Show that $\psi_v:\mathbb{K}\rightarrow\mathbb{K}\times X $ given by $\psi_v(\xi)=(\xi,v)$ is continuous

Lemma. Let $X$ be a topological vector space over $\mathbb{K}$ and $v\in X$. Then the following mapping is continuous $$\begin{align*} \varphi _v:\mathbb{K}&\rightarrow X \\ \xi &\mapsto \xi v. \end{align*}$$

Proof. For any $\xi\in\mathbb{K}$, we have $\varphi_v(\xi)=M(\psi _v\left ( \xi \right ))$, where $\psi_v:\mathbb{K}\rightarrow\mathbb{K}\times X $ given by $\psi_v(\xi)=(\xi,v)$ is clearly continuous by definition of product topology and $M:\mathbb{K}\times X$ is the scalar multiplication in the topological vector space. $X$ which is continuous by definition of topological vector space. Hence, $\varphi_v$ is continuous as composition of continuous mappings.

My question is:

• Why $\psi_v$ is continuous by definition of product topology? I have looked for the definition here Product topology but there is no information that I need.
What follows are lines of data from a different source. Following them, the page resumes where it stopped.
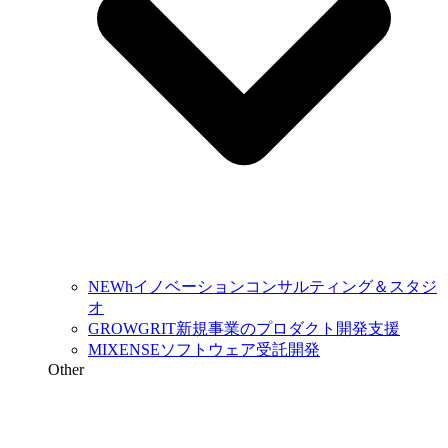
NEWh
イノベーションコンサルティング＆スタジ
オ
GROWGRIT
新規事業のプロダクト開発支援
MIXENSE
ソフトウェア受託開発
Other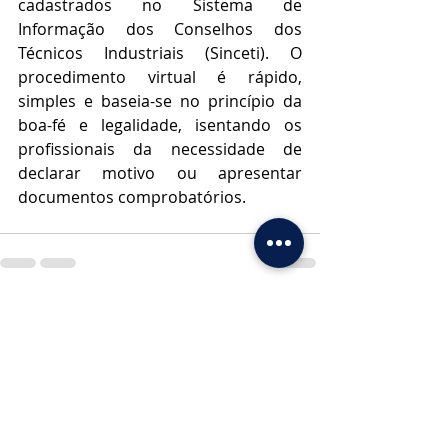
cadastrados no Sistema de 
Informação dos Conselhos dos 
Técnicos Industriais (Sinceti). O 
procedimento virtual é rápido, 
simples e baseia-se no princípio da 
boa-fé e legalidade, isentando os 
profissionais da necessidade de 
declarar motivo ou apresentar 
documentos comprobatórios.
Posts recentes
Ver tudo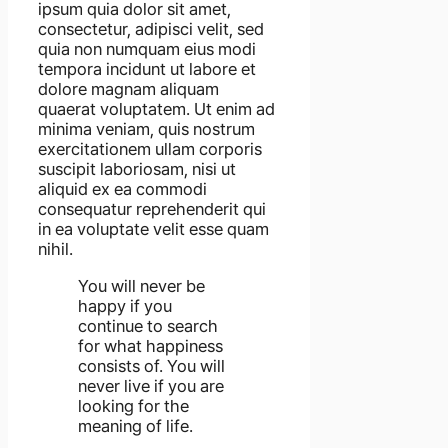
ipsum quia dolor sit amet,
consectetur, adipisci velit, sed
quia non numquam eius modi
tempora incidunt ut labore et
dolore magnam aliquam
quaerat voluptatem. Ut enim ad
minima veniam, quis nostrum
exercitationem ullam corporis
suscipit laboriosam, nisi ut
aliquid ex ea commodi
consequatur reprehenderit qui
in ea voluptate velit esse quam
nihil.
You will never be
happy if you
continue to search
for what happiness
consists of. You will
never live if you are
looking for the
meaning of life.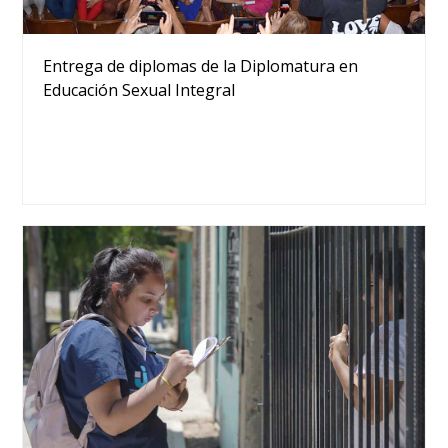
Entrega de diplomas de la Diplomatura en
Educación Sexual Integral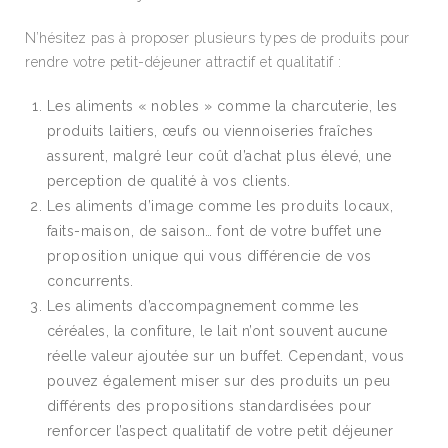
N’hésitez pas à proposer plusieurs types de produits pour
rendre votre petit-déjeuner attractif et qualitatif :
Les aliments « nobles » comme la charcuterie, les
produits laitiers, œufs ou viennoiseries fraîches
assurent, malgré leur coût d’achat plus élevé, une
perception de qualité à vos clients.
Les aliments d’image comme les produits locaux,
faits-maison, de saison… font de votre buffet une
proposition unique qui vous différencie de vos
concurrents.
Les aliments d’accompagnement comme les
céréales, la confiture, le lait n’ont souvent aucune
réelle valeur ajoutée sur un buffet. Cependant, vous
pouvez également miser sur des produits un peu
différents des propositions standardisées pour
renforcer l’aspect qualitatif de votre petit déjeuner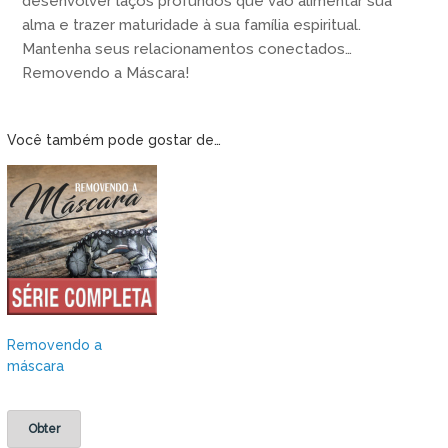
desenvolver laços profundos que vão alimentar sua
alma e trazer maturidade à sua família espiritual.
Mantenha seus relacionamentos conectados…
Removendo a Máscara!
Você também pode gostar de…
Removendo a
máscara
Obter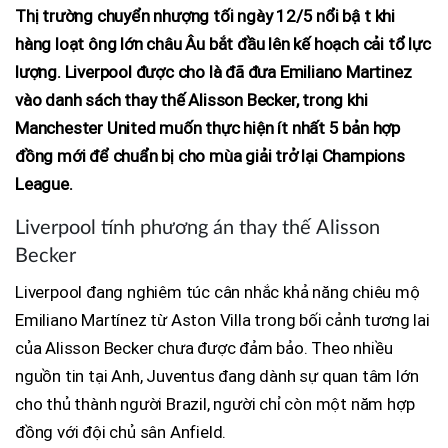
Thị trường chuyển nhượng tối ngày 12/5 nổi bật khi
hàng loạt ông lớn châu Âu bắt đầu lên kế hoạch cải tổ lực
lượng. Liverpool được cho là đã đưa Emiliano Martinez
vào danh sách thay thế Alisson Becker, trong khi
Manchester United muốn thực hiện ít nhất 5 bản hợp
đồng mới để chuẩn bị cho mùa giải trở lại Champions
League.
Liverpool tính phương án thay thế Alisson
Becker
Liverpool đang nghiêm túc cân nhắc khả năng chiêu mộ
Emiliano Martínez từ Aston Villa trong bối cảnh tương lai
của Alisson Becker chưa được đảm bảo. Theo nhiều
nguồn tin tại Anh, Juventus đang dành sự quan tâm lớn
cho thủ thành người Brazil, người chỉ còn một năm hợp
đồng với đội chủ sân Anfield.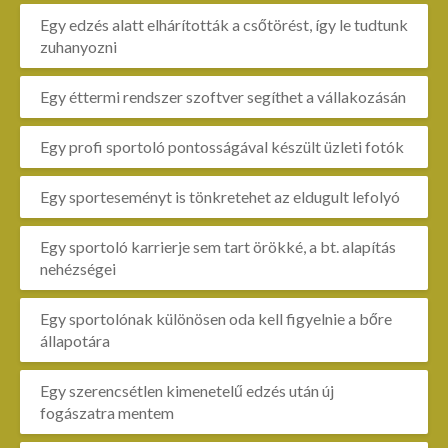
Egy edzés alatt elhárították a csőtörést, így le tudtunk
zuhanyozni
Egy éttermi rendszer szoftver segíthet a vállakozásán
Egy profi sportoló pontosságával készült üzleti fotók
Egy sporteseményt is tönkretehet az eldugult lefolyó
Egy sportoló karrierje sem tart örökké, a bt. alapítás
nehézségei
Egy sportolónak különösen oda kell figyelnie a bőre
állapotára
Egy szerencsétlen kimenetelű edzés után új
fogászatra mentem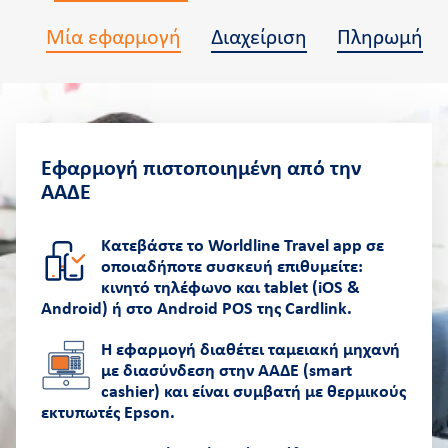
Μία εφαρμογή
Διαχείριση
Πληρωμή
Εφαρμογή πιστοποιημένη από την
ΑΑΔΕ
Κατεβάστε το Worldline Travel app σε
οποιαδήποτε συσκευή επιθυμείτε:
κινητό τηλέφωνο και tablet (iOS &
Android) ή στο Android POS της Cardlink.
H εφαρμογή διαθέτει ταμειακή μηχανή
με διασύνδεση στην ΑΑΔΕ (smart
cashier) και είναι συμβατή με θερμικούς
εκτυπωτές Epson.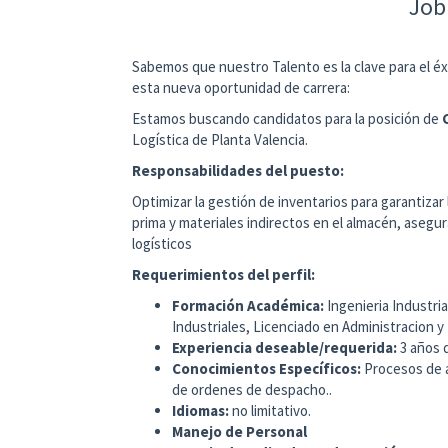
Job
Sabemos que nuestro Talento es la clave para el éx
esta nueva oportunidad de carrera:
Estamos buscando candidatos para la posición de
Logística de Planta Valencia.
Responsabilidades del puesto:
Optimizar la gestión de inventarios para garantizar
prima y materiales indirectos en el almacén, asegur
logísticos
Requerimientos del perfil:
Formación Académica:
Ingenieria Industri
Industriales, Licenciado en Administracion y 
Experiencia deseable/requerida:
3 años 
Conocimientos Específicos:
Procesos de a
de ordenes de despacho..
Idiomas:
no limitativo.
Manejo de Personal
Can someone help me? Thanks.

Solution 1:

Let $A,B, C$ be topological spaces. A function $\phi : A \to B \times C$ is continuous iff the functions $p_B \circ \phi : A \to B$ and $p_B \circ \phi : A \to C$ are continuous, where $p_B : B \times C \to B$ and $p_C : B \times C \to C$ are the projection maps. This is known as the universal property of the product topology on $B \times C$.

We have $p_{\mathbb K} \circ \psi_v = id_{\mathbb K}$ which is continuous. Moreover $p_X \circ \psi_v$ is the constant map with value $v$ which is also continuous.